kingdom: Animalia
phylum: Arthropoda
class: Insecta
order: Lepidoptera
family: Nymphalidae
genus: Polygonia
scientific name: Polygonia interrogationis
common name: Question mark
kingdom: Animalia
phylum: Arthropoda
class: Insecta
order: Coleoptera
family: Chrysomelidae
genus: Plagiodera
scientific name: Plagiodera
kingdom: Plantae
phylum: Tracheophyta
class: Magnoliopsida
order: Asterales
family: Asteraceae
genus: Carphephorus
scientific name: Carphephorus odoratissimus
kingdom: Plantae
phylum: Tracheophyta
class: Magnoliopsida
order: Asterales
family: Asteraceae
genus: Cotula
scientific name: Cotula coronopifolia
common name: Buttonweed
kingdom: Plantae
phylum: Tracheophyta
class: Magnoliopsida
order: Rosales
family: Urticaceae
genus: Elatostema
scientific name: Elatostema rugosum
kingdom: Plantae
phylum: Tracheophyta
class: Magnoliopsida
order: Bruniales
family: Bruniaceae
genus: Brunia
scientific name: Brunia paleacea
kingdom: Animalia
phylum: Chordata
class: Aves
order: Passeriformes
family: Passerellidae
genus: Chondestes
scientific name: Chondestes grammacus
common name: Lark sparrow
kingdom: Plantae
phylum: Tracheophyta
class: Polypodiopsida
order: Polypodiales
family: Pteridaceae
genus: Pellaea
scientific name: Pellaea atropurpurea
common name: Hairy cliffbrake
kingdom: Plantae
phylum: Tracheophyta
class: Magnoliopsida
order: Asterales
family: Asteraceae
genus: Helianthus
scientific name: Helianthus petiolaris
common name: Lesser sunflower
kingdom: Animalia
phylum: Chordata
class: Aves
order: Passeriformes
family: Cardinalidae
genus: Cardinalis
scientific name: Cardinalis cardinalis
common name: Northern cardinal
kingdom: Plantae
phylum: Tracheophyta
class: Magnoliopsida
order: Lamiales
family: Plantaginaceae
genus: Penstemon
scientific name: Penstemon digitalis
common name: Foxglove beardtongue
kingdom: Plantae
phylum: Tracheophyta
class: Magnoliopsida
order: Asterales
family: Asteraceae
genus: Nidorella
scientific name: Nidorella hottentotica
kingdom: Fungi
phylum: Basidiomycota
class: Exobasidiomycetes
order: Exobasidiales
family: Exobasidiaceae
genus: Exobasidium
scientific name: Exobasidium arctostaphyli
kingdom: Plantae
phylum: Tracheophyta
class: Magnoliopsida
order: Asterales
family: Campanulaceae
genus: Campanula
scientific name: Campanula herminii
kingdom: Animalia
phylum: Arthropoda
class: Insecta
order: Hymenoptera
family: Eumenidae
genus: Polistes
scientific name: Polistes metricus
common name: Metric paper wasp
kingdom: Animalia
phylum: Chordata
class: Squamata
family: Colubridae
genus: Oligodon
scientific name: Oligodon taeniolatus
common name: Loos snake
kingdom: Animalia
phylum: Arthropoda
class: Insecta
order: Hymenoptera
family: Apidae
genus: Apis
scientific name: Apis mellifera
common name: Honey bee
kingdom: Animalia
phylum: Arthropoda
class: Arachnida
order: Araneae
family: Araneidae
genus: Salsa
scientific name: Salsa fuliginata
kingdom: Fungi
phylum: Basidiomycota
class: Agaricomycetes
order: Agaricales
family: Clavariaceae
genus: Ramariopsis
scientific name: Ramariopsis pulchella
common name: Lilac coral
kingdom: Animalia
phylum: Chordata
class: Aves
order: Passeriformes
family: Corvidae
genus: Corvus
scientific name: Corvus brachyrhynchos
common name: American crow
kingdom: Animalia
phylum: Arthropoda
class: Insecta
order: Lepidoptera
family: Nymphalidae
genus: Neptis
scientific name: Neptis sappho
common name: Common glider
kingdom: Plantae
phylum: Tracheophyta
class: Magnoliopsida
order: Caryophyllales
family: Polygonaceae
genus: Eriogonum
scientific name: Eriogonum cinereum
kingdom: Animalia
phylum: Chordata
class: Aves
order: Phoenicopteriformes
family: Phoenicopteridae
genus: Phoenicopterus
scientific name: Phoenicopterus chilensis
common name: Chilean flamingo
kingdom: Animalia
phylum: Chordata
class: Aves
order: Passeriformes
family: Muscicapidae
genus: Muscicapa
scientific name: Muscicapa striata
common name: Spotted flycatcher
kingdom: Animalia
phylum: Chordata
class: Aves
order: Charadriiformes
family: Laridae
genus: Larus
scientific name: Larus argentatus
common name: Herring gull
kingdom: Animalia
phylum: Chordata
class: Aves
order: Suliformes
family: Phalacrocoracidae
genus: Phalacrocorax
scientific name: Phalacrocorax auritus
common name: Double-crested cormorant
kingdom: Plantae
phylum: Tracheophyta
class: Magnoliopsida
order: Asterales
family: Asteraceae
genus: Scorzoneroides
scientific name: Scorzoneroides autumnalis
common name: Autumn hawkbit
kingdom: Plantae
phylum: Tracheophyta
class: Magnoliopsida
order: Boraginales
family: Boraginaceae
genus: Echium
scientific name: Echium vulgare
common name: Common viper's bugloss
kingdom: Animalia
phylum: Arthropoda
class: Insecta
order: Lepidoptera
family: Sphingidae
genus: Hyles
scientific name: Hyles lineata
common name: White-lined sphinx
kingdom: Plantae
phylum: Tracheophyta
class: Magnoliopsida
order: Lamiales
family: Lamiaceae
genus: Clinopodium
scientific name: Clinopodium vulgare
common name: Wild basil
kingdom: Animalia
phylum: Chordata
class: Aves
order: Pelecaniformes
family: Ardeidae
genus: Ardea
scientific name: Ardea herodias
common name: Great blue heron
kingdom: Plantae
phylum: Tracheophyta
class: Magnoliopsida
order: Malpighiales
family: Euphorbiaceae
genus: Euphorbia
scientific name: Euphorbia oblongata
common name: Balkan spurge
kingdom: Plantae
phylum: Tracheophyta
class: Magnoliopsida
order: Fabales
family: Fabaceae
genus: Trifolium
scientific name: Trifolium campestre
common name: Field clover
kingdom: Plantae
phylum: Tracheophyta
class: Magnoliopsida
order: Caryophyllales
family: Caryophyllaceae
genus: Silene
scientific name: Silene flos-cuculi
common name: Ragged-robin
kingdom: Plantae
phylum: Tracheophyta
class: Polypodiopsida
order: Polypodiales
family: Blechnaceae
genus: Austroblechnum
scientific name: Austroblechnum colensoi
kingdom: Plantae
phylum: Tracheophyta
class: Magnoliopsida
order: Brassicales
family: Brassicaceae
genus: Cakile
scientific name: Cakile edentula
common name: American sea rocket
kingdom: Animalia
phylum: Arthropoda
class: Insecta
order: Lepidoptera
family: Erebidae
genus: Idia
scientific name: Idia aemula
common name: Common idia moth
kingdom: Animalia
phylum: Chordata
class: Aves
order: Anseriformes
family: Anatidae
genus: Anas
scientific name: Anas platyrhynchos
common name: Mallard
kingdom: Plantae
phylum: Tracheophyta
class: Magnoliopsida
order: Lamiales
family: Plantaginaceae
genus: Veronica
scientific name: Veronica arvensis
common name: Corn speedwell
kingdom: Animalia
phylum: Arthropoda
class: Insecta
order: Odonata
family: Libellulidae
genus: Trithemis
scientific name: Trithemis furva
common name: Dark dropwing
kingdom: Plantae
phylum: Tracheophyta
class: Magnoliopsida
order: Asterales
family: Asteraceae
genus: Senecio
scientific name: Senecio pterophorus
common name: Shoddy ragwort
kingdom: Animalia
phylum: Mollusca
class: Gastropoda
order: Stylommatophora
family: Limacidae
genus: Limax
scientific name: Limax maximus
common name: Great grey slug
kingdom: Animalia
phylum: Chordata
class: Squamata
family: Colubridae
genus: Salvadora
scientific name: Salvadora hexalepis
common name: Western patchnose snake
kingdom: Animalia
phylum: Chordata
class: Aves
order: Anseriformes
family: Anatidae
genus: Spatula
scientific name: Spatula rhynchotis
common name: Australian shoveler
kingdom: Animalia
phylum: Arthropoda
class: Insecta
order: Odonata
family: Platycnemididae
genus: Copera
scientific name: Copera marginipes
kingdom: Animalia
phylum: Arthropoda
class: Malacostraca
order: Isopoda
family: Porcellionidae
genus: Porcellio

• • • •

### WRITTEN INSTRUCTION
Give the lines of the records as a JSON list of strings, one string per line and no strings for blank lines. Begin at the line that contains "family: Passerellidae", and stop after the line that contains "genus: Ramariopsis".

### RIGHT ANSWER
[
  "family: Passerellidae",
  "genus: Chondestes",
  "scientific name: Chondestes grammacus",
  "common name: Lark sparrow",
  "kingdom: Plantae",
  "phylum: Tracheophyta",
  "class: Polypodiopsida",
  "order: Polypodiales",
  "family: Pteridaceae",
  "genus: Pellaea",
  "scientific name: Pellaea atropurpurea",
  "common name: Hairy cliffbrake",
  "kingdom: Plantae",
  "phylum: Tracheophyta",
  "class: Magnoliopsida",
  "order: Asterales",
  "family: Asteraceae",
  "genus: Helianthus",
  "scientific name: Helianthus petiolaris",
  "common name: Lesser sunflower",
  "kingdom: Animalia",
  "phylum: Chordata",
  "class: Aves",
  "order: Passeriformes",
  "family: Cardinalidae",
  "genus: Cardinalis",
  "scientific name: Cardinalis cardinalis",
  "common name: Northern cardinal",
  "kingdom: Plantae",
  "phylum: Tracheophyta",
  "class: Magnoliopsida",
  "order: Lamiales",
  "family: Plantaginaceae",
  "genus: Penstemon",
  "scientific name: Penstemon digitalis",
  "common name: Foxglove beardtongue",
  "kingdom: Plantae",
  "phylum: Tracheophyta",
  "class: Magnoliopsida",
  "order: Asterales",
  "family: Asteraceae",
  "genus: Nidorella",
  "scientific name: Nidorella hottentotica",
  "kingdom: Fungi",
  "phylum: Basidiomycota",
  "class: Exobasidiomycetes",
  "order: Exobasidiales",
  "family: Exobasidiaceae",
  "genus: Exobasidium",
  "scientific name: Exobasidium arctostaphyli",
  "kingdom: Plantae",
  "phylum: Tracheophyta",
  "class: Magnoliopsida",
  "order: Asterales",
  "family: Campanulaceae",
  "genus: Campanula",
  "scientific name: Campanula herminii",
  "kingdom: Animalia",
  "phylum: Arthropoda",
  "class: Insecta",
  "order: Hymenoptera",
  "family: Eumenidae",
  "genus: Polistes",
  "scientific name: Polistes metricus",
  "common name: Metric paper wasp",
  "kingdom: Animalia",
  "phylum: Chordata",
  "class: Squamata",
  "family: Colubridae",
  "genus: Oligodon",
  "scientific name: Oligodon taeniolatus",
  "common name: Loos snake",
  "kingdom: Animalia",
  "phylum: Arthropoda",
  "class: Insecta",
  "order: Hymenoptera",
  "family: Apidae",
  "genus: Apis",
  "scientific name: Apis mellifera",
  "common name: Honey bee",
  "kingdom: Animalia",
  "phylum: Arthropoda",
  "class: Arachnida",
  "order: Araneae",
  "family: Araneidae",
  "genus: Salsa",
  "scientific name: Salsa fuliginata",
  "kingdom: Fungi",
  "phylum: Basidiomycota",
  "class: Agaricomycetes",
  "order: Agaricales",
  "family: Clavariaceae",
  "genus: Ramariopsis"
]